SUPPLIED ENTRIES:
%%
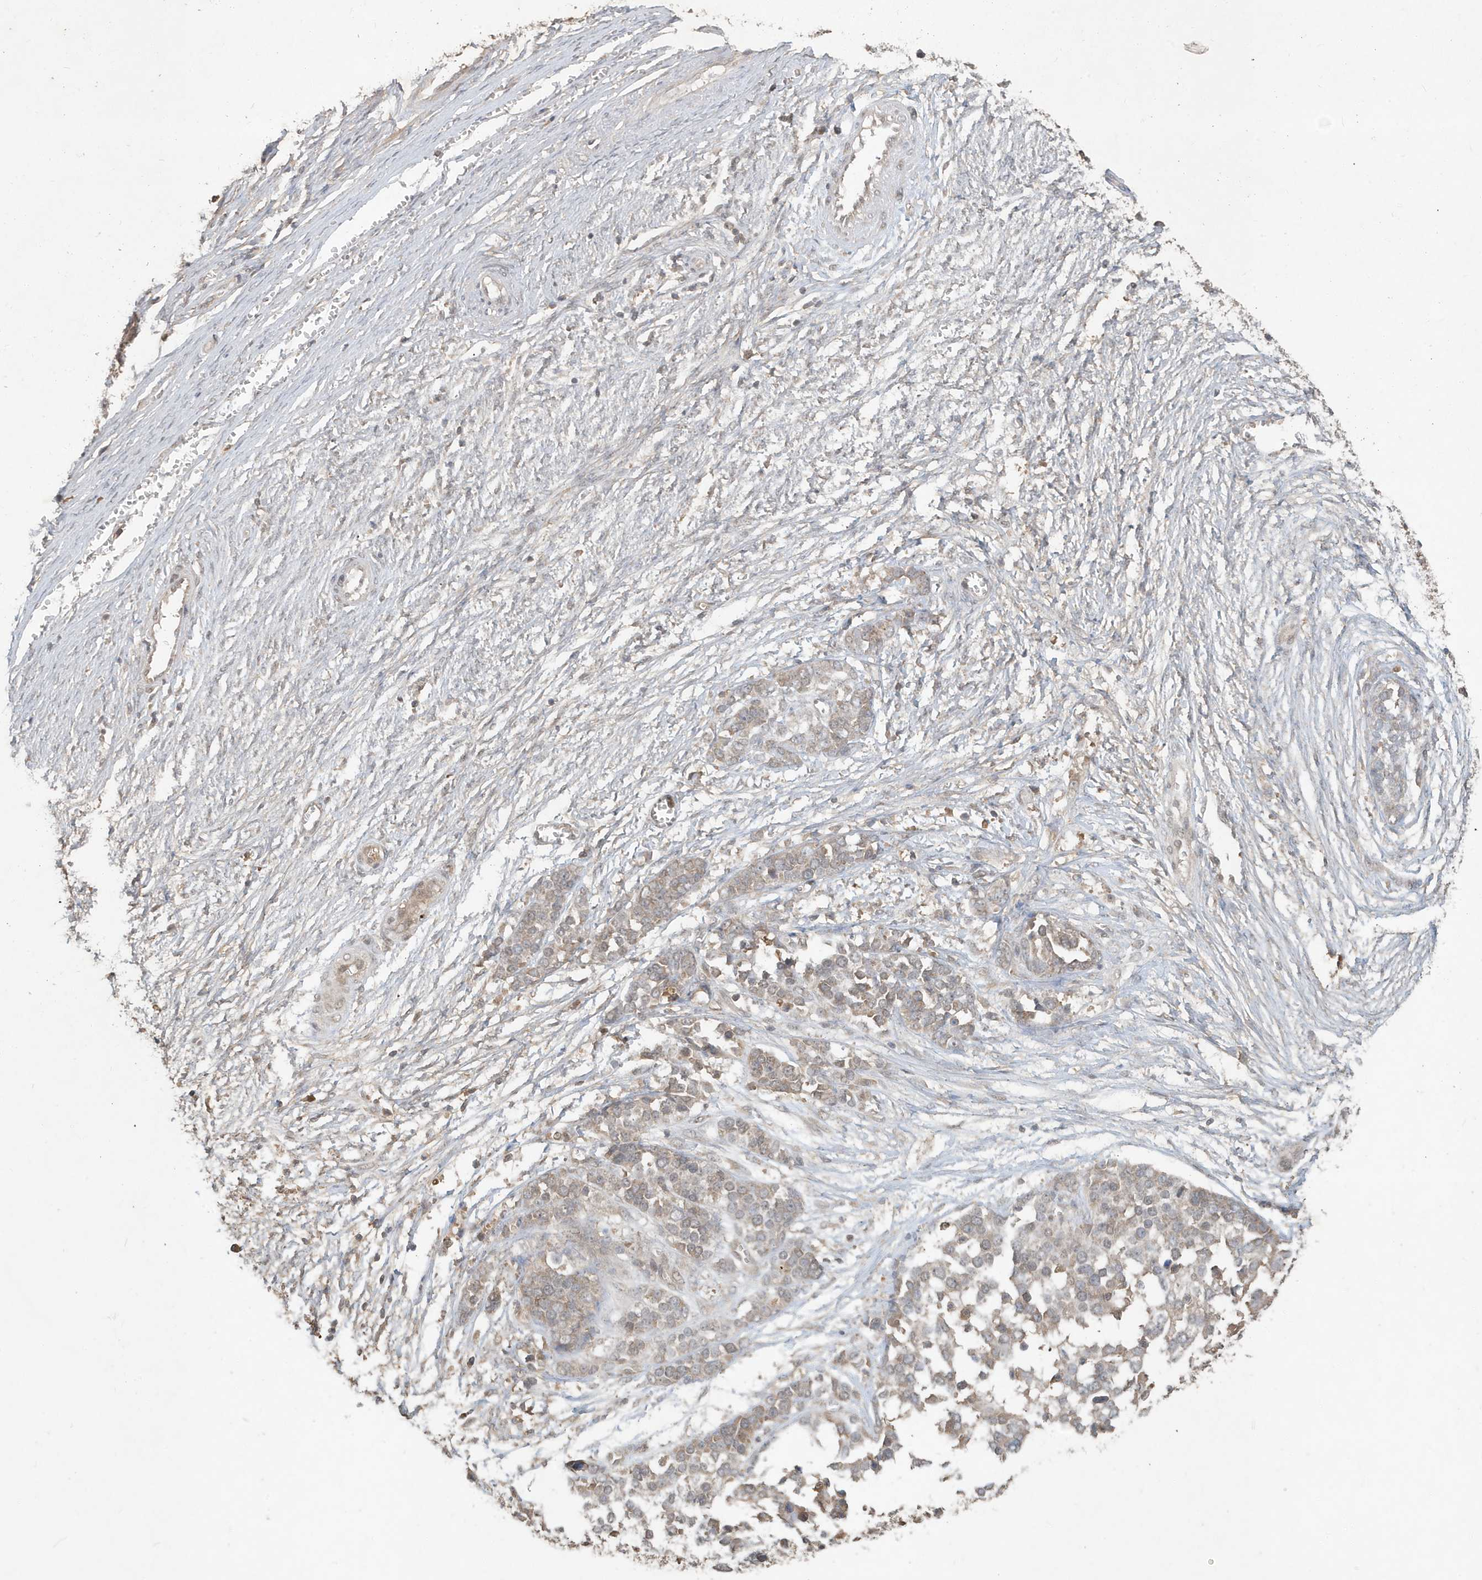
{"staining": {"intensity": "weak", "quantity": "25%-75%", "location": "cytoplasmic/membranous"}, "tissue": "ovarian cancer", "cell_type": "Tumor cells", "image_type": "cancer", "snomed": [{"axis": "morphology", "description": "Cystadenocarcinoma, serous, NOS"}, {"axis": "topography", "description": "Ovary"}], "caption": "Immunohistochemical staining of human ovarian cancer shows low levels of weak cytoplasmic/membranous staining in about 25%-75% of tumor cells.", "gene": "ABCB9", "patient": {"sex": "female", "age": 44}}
%%
%%
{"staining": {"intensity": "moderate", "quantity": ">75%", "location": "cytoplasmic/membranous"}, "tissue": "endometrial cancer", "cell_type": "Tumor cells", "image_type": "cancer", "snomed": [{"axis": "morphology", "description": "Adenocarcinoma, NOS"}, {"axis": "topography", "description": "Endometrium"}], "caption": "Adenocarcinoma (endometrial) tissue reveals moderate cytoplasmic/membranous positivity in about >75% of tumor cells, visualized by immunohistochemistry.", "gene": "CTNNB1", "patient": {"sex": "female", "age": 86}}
%%
%%
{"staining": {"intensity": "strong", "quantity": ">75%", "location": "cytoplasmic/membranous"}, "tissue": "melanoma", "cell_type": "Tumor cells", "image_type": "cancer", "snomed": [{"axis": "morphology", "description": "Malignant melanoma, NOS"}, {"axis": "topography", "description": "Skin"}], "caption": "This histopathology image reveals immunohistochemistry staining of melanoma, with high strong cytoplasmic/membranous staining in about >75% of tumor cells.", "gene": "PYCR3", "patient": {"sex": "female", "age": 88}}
%%
REQUIREMENT: Go through the material above, and wherever a line contains the string "reveals", return it.

SOLUTION:
{"staining": {"intensity": "moderate", "quantity": ">75%", "location": "cytoplasmic/membranous"}, "tissue": "endometrial cancer", "cell_type": "Tumor cells", "image_type": "cancer", "snomed": [{"axis": "morphology", "description": "Adenocarcinoma, NOS"}, {"axis": "topography", "description": "Endometrium"}], "caption": "Adenocarcinoma (endometrial) tissue reveals moderate cytoplasmic/membranous positivity in about >75% of tumor cells, visualized by immunohistochemistry.", "gene": "CTNNB1", "patient": {"sex": "female", "age": 86}}
{"staining": {"intensity": "strong", "quantity": ">75%", "location": "cytoplasmic/membranous"}, "tissue": "melanoma", "cell_type": "Tumor cells", "image_type": "cancer", "snomed": [{"axis": "morphology", "description": "Malignant melanoma, NOS"}, {"axis": "topography", "description": "Skin"}], "caption": "This histopathology image reveals immunohistochemistry staining of melanoma, with high strong cytoplasmic/membranous staining in about >75% of tumor cells.", "gene": "PYCR3", "patient": {"sex": "female", "age": 88}}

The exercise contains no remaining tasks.